Oil-based plasticizer to replace phthalates
Danisco A/S is touting a vegetable oil-based product to replace phthalate plasticizers in vinyl.
The firm said its Grindsted Soft-N-Safe plasticizer recently was approved for food-contact use in the European Union. The product is based on castor oil and acetic acid. Danisco claims Grindsted does not have hormone-disrupting effects, is tasteless and odorless and is metabolized like vegetable oil.
The Copenhagen, Denmark, company said Grindsted is suitable for flexible vinyl applications without changing processing equipment. It foresees bottle-cap liners, cling film, toys and medical uses among the first commercial applications. The plasticizer, which costs three to four times more than phthalates, might be too expensive for uses such as flooring, wire and cable, and office furnishings, the firm said.
Danisco is a large sweetener and food-ingredients company.
Tel. +45 (3) 266-2000, fax +45 (3)266-2175, e-mail [email protected]
Resin dryer offered in low-cost version
Baltimore-based Novatec Inc. is offering users a lower-cost version of its compressed-air resin dryer by removing the internal membrane and making it a retrofit option.
Users that do not need the very low, minus 40° F dew point made possible by the membrane save roughly a third of the unit's $3,500 price, said John Doub Jr., executive vice president.

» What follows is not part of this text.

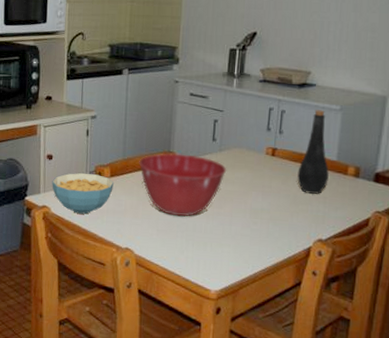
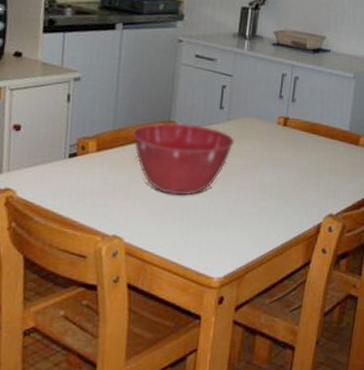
cereal bowl: present [52,172,115,214] -> none [18,146,102,197]
bottle: present [297,110,329,194] -> none [309,77,341,166]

Doub said that, depending on the temperature of the incoming air, the NovaDrier N-50 model can get to a minus 10° F dew point without the membrane - which is adequate for many resins. Novatec owns a patent on the membrane version of the dessicant-free dryer, which Doub said greatly reduces energy costs as well as maintenance costs associated with the moving parts in conventional dryers.
Tel. (410) 789-4811, e-mail [email protected]
Sunbelt introduces liquid solvent dies
Sunbelt Corp. has introduced liquid solvent dyes geared toward thermoplastic polyester concentrates.
The Rock Hill, S.C., firm said the products are light-fast and suited to pharmaceutical and medicine bottles, among other uses. The grades include brown, red and blue.
Sunbelt's technical center is in Wayne, N.J.
Tel. (800) 768-9787 or (973) 633-1600, fax (973) 633-6620 or e-mail [email protected]
Infraredia's monitor averts hidden faults
Infraredia LLC's infrared-based systems enable an extruder, thermoformer or injection molder to control and monitor all aspects of resin processing.
The firm, a new joint venture in Naples, Fla., aims to supply open- and closed-loop control systems to large-volume processors and others in the plastics industry.
Groupe Deltec Vespromar Inc. markets the systems, which use A-series infrared cameras from the thermography division of Flir Systems Inc. in North Billerica, Mass. Plastics processors in Michigan, Florida and elsewhere began beta tests in September.
Infraredia is owned by GDVI of Naples and Phoenix Avis of Farmington, Mich. The machine-vision technology ``will allow people to see plastic thermally and know what its exact temperature is across the web in real time,'' said John Hoskins, Infraredia managing director and GDVI president. He envisions the technology changing the way plastics are processed and, in particular, benefiting high-speed, in-line thermoforming.
Infraredia's thermal stability and processing make parts that do not have hidden faults, which later can cause breaks, failures or fatigue, Hoskins said. ``Current monitoring equipment and the human eye may see only 10 percent. Our systems and IR technology see 100 percent.''
For image processing, Infraredia uses a single-board computer with a passive back plane and incorporates software intelligent enough to flag problem areas, said Gerald Budd, president of Phoenix Avis.
Tel. (239) 272-9202, fax (239) 389-6485, e-mail [email protected]
Shredder designed for difficult material
Herbold Meckesheim GmbH's new, low-speed, single-rotor HOG shredder/granulator, the HGM, reduces difficult materials or material containing tramp metal - including post-consumer bottles, metal-reinforced plastic or rubber parts and shredded waste from car recycling.
The shredder has an oversized rotor equipped with knives in a helical pattern.
For making powder, the company introduced the GPU series of pulverizers and the new PU 500.
A modular design means the pulverizers are available with different rotors for various uses: grinding discs with grooved and conical grinding tools; wing beaters with replaceable ridges; pinned discs for machines without a screen; and counter-rotating or blast rotors.
The company in Meckesheim, Germany, has a U.S. subsidiary, Resource Recycling Systems Inc., in Smithfield, R.I.